Activities:
A - According to the book review, who translated the book?
B - Pick up the review of the book on Russia and the world system after its last sentence and write on in the same voice.

Extracted text:
---

Russia and the World (2008)

Book Review from the May 2008 issue of the Socialist Standard

Empire of the Periphery: Russia and the World System. By Boris Kagarlitsky. Translated by Renfrey Clarke. Pluto Press, 2008. £40 / $60.

This is a Marxian analysis of Russian history, from Kievan Rus (ninth century) up to the present day. The author is a prominent left-wing writer, currently director of the Institute of Globalisation and Social Movements in Moscow. 

It is not an easy book. Written originally for Russian readers, it assumes a basic knowledge of the facts of Russian history and concentrates on interpreting the most important of those facts. However, it is very stimulating and informative and well worth the effort that it demands.

The interpretation focuses on the evolution of economic interactions between Russia and other parts of the world. These interactions, according to Kagarlitsky, have been much more intensive and persistent than many historians have believed. Nor has Russia always been a backward country: Kievan Rus was far in advance of early medieval Western Europe. If Russia has been relatively underdeveloped in recent centuries, that is a product not of isolation but rather of the way it was integrated into the growing world capitalist system – as a dependent periphery, supplying raw materials to the world market. The “Soviet experiment” was a temporarily successful effort to break out of dependence and establish Russia as an independent industrial power. Now Russia has fallen back into its traditional niche in the world system.
  
One of the interesting points made is that the serfdom of the early capitalist period was quite different from feudal serfdom. Unlike the serfs of olden times, who lived in a natural economy, the serfs of the 18th and early 19th century were exploited in order to obtain grain for sale abroad. The author compares this semi-capitalist serfdom with slavery in the old American South, which was likewise oriented toward the world market, and also with the collective farm system under Stalin.

---

Data records:
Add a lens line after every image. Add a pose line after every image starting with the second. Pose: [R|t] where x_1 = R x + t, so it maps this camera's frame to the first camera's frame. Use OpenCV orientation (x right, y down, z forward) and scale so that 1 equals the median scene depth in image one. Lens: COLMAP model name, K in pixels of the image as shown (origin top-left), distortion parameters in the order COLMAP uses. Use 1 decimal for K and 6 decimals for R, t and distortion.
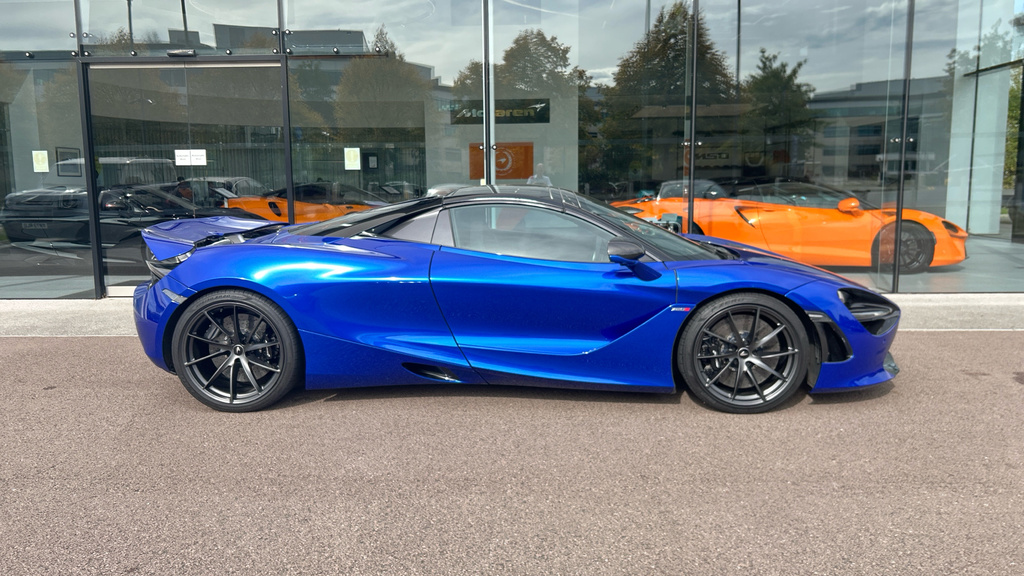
lens RADIAL K [[779.0, 0, 507.2], [0, 779.0, 287.9], [0, 0, 1]] dist [0.054912, -0.063842]
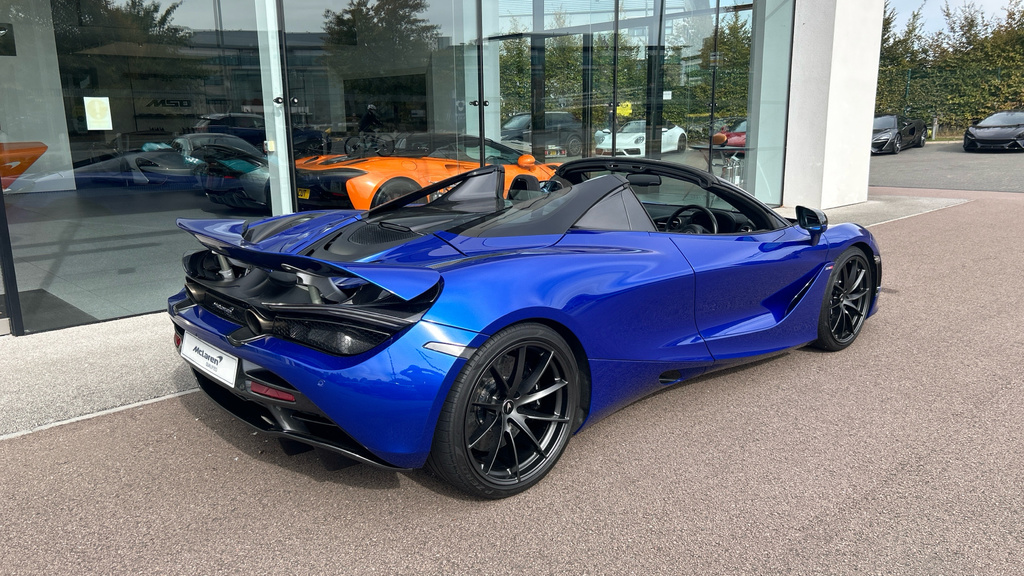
lens RADIAL K [[780.4, 0, 517.7], [0, 780.4, 286.8], [0, 0, 1]] dist [0.051698, -0.059199]
pose [[0.689900, -0.143124, 0.709615, -0.821824], [0.097490, 0.989700, 0.104833, -0.100736], [-0.717310, -0.003144, 0.696747, 0.503544]]
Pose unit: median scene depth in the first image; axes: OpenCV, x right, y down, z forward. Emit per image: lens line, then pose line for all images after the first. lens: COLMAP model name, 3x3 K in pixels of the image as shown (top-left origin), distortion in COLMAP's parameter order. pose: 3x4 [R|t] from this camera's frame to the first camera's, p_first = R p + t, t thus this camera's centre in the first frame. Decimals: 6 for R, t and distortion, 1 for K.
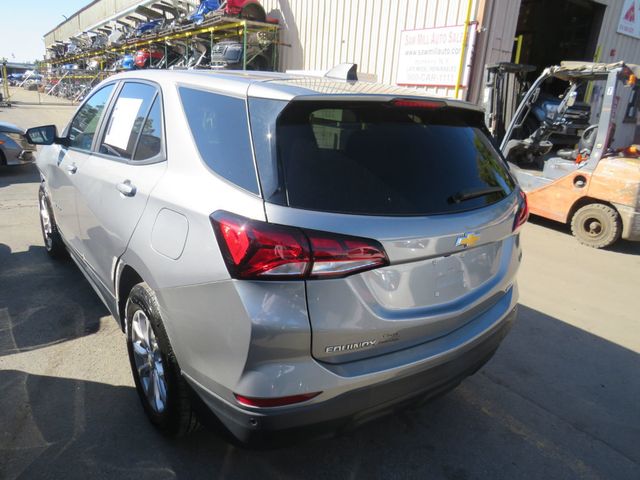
lens RADIAL K [[477.9, 0, 320.0], [0, 477.9, 240.0], [0, 0, 1]] dist [-0.043205, 0.005341]
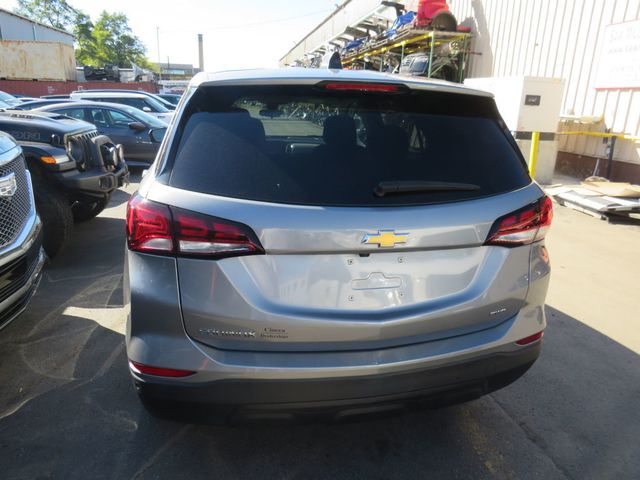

---

Outputs by task:
A - Renfrey Clarke

B -
Kagarlitsky does not express a definite view regarding the nature of the Soviet socio-economic system. He clearly regards it as a functional substitute for private capitalism, which in Russian conditions was unable to industrialize and modernize the country. He does not claim it was socialism, but he seems to feel there was something socialist about it, especially at the start. The account of the early post-revolutionary period is perhaps the weakest section of the study.

Taken as a whole, however, this book is an impressive achievement. In contrast to many writers on Russia, Kagarlitsky knows not only Russian but also world history, and this enables him to view Russia in context as part of the world, not as a world apart. As socialists, we have no quarrel with his concluding sentences: “The fate of Russia is inseparable from the fate of humanity, and we can struggle for a better world for ourselves only through trying to build a better world for everyone. And this, of course, can also be said of any country.”